ORBIT: An Object Property Reasoning Benchmark for Visual Inference Tasks

Inspired by human object categorization, this repository introduces ORBIT, a comprehensive benchmark designed to evaluate the abilities of Vision–Language Models (VLMs) to reason about abstract object properties. ORBIT spans four object property dimensions (physical, taxonomic, functional, relational), three levels of reasoning complexity (direct recognition, property inference, counterfactual reasoning), and three visual domains (photographic/real, animated, AI-generated).

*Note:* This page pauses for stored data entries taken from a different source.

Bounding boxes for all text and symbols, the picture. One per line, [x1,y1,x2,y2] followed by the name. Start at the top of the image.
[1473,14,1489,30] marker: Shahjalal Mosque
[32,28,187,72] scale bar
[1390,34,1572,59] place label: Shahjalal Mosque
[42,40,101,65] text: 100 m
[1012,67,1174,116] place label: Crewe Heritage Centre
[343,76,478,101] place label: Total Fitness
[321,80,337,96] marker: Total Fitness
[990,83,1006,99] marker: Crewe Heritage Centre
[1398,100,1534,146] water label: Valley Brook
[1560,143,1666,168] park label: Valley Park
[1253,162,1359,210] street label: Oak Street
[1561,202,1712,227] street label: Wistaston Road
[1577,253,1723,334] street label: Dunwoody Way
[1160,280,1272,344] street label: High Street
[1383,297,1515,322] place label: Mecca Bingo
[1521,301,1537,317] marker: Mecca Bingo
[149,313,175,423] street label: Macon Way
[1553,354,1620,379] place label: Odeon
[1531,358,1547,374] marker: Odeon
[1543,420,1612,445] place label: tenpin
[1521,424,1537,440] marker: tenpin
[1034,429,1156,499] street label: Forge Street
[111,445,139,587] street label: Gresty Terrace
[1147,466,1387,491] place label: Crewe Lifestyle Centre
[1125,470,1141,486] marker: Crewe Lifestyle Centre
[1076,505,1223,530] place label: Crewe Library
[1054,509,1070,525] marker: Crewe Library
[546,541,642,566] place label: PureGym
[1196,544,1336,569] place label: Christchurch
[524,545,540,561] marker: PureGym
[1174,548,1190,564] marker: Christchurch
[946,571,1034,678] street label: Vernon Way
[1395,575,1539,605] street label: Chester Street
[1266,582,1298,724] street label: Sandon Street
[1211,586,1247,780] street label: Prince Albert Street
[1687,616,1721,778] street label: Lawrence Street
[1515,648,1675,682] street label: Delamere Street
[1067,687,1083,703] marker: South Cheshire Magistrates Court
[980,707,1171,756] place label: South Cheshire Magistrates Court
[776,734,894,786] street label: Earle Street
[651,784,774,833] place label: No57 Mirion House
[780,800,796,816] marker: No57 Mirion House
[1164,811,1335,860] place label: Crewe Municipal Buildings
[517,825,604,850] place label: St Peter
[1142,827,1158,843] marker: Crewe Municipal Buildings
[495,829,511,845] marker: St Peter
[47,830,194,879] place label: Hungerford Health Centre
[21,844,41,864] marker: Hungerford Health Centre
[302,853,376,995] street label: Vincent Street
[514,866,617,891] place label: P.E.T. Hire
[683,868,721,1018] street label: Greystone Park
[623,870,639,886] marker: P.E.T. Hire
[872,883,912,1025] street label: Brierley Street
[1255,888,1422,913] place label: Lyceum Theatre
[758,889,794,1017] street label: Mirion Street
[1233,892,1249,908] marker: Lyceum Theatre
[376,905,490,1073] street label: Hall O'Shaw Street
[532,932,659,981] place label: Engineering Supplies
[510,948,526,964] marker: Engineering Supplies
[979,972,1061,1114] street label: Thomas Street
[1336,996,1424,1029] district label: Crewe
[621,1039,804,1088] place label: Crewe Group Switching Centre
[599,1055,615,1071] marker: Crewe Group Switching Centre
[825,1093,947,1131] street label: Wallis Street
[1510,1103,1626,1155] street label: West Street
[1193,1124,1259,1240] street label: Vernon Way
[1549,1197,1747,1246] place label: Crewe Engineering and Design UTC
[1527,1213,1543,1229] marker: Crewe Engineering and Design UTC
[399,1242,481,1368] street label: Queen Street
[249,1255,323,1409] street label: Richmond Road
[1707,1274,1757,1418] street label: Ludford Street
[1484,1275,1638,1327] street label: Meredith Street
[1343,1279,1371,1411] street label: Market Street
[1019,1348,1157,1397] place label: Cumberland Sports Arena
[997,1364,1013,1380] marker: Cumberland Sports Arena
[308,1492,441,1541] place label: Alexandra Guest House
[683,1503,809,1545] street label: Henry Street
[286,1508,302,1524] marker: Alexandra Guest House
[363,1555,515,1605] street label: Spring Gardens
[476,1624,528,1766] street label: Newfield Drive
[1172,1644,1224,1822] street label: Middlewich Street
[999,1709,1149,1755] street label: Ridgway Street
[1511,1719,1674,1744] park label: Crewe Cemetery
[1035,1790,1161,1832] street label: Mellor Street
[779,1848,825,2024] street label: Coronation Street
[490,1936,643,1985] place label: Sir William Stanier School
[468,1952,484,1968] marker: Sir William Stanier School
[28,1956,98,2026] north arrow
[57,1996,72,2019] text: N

📄 Paper | 📚 arXiv | 💻 Code

Uses:

This dataset is designed to test VLMs through count-based questions, enabling evaluation of how well they reason about abstract object properties across different visual contexts.

Fields:

  • image_id: the image number (120 under each image_type).
  • image_type: the three visual domains (photographic/real, animated, AI-generated).
  • theme: label to indicate image theme.
  • reasoning_complexity: the three reasoning complexity levels (direct recognition, property inference, counterfactual).
  • question_id: the question number (three levels of reasoning_complexity).
  • question: the task for the specific level.
  • answer: the ground truth/correct answer to the question.
  • property_category: the four property dimensions (physical, taxonomic, functional, relational).
  • objects: list of detected objects part of ground truth (reasoning for answer).